--- MATERIAL ---
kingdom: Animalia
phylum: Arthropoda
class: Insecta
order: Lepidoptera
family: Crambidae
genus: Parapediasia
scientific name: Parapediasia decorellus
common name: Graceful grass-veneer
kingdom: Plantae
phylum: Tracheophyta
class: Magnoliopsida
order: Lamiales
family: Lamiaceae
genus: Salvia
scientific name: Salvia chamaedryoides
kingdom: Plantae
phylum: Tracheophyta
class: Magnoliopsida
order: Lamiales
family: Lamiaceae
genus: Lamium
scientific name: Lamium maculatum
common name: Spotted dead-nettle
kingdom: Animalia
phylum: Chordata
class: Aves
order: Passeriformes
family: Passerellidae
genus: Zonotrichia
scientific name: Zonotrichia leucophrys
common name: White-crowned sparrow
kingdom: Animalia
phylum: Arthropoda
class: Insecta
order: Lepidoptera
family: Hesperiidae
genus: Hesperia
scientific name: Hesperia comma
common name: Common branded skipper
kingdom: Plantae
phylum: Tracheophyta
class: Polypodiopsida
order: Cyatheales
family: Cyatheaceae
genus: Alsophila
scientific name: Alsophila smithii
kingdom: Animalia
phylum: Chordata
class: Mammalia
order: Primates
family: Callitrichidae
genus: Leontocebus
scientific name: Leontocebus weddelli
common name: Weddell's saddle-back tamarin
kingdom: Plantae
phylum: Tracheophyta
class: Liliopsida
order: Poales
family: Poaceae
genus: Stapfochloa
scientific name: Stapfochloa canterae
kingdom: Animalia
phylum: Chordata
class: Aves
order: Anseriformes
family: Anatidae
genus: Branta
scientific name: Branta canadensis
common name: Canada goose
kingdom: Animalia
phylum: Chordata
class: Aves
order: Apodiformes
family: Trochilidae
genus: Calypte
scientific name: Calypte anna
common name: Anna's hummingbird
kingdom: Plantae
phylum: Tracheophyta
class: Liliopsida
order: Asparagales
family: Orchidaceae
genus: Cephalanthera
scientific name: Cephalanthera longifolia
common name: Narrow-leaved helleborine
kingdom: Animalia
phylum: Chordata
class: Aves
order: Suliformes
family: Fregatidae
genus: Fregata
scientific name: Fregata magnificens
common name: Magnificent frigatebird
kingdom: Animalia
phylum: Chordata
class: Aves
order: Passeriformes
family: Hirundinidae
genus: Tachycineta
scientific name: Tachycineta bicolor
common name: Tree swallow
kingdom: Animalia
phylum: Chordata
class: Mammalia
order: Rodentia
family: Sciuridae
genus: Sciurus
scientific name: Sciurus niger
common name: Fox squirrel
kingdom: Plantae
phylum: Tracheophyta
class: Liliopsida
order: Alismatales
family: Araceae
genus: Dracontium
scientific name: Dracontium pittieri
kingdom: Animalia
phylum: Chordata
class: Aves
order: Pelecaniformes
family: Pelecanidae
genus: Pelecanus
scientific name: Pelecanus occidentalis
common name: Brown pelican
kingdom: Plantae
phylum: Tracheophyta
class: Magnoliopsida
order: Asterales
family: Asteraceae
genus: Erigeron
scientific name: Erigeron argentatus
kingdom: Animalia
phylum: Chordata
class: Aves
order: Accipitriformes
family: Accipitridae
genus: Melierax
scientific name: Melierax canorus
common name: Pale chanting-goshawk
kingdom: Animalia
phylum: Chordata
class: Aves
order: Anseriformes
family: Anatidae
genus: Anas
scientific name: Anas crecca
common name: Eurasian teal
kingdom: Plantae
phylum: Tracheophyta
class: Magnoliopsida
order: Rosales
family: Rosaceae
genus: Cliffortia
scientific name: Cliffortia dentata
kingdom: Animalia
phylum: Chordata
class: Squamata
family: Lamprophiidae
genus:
---
WRITTEN INSTRUCTION: Copy the lines of the records above, starting with the line that contains "scientific name: Fregata magnificens" and going on through the line that contains "order: Rosales". Keep every line unchanged.

CORRECT OUTPUT:
scientific name: Fregata magnificens
common name: Magnificent frigatebird
kingdom: Animalia
phylum: Chordata
class: Aves
order: Passeriformes
family: Hirundinidae
genus: Tachycineta
scientific name: Tachycineta bicolor
common name: Tree swallow
kingdom: Animalia
phylum: Chordata
class: Mammalia
order: Rodentia
family: Sciuridae
genus: Sciurus
scientific name: Sciurus niger
common name: Fox squirrel
kingdom: Plantae
phylum: Tracheophyta
class: Liliopsida
order: Alismatales
family: Araceae
genus: Dracontium
scientific name: Dracontium pittieri
kingdom: Animalia
phylum: Chordata
class: Aves
order: Pelecaniformes
family: Pelecanidae
genus: Pelecanus
scientific name: Pelecanus occidentalis
common name: Brown pelican
kingdom: Plantae
phylum: Tracheophyta
class: Magnoliopsida
order: Asterales
family: Asteraceae
genus: Erigeron
scientific name: Erigeron argentatus
kingdom: Animalia
phylum: Chordata
class: Aves
order: Accipitriformes
family: Accipitridae
genus: Melierax
scientific name: Melierax canorus
common name: Pale chanting-goshawk
kingdom: Animalia
phylum: Chordata
class: Aves
order: Anseriformes
family: Anatidae
genus: Anas
scientific name: Anas crecca
common name: Eurasian teal
kingdom: Plantae
phylum: Tracheophyta
class: Magnoliopsida
order: Rosales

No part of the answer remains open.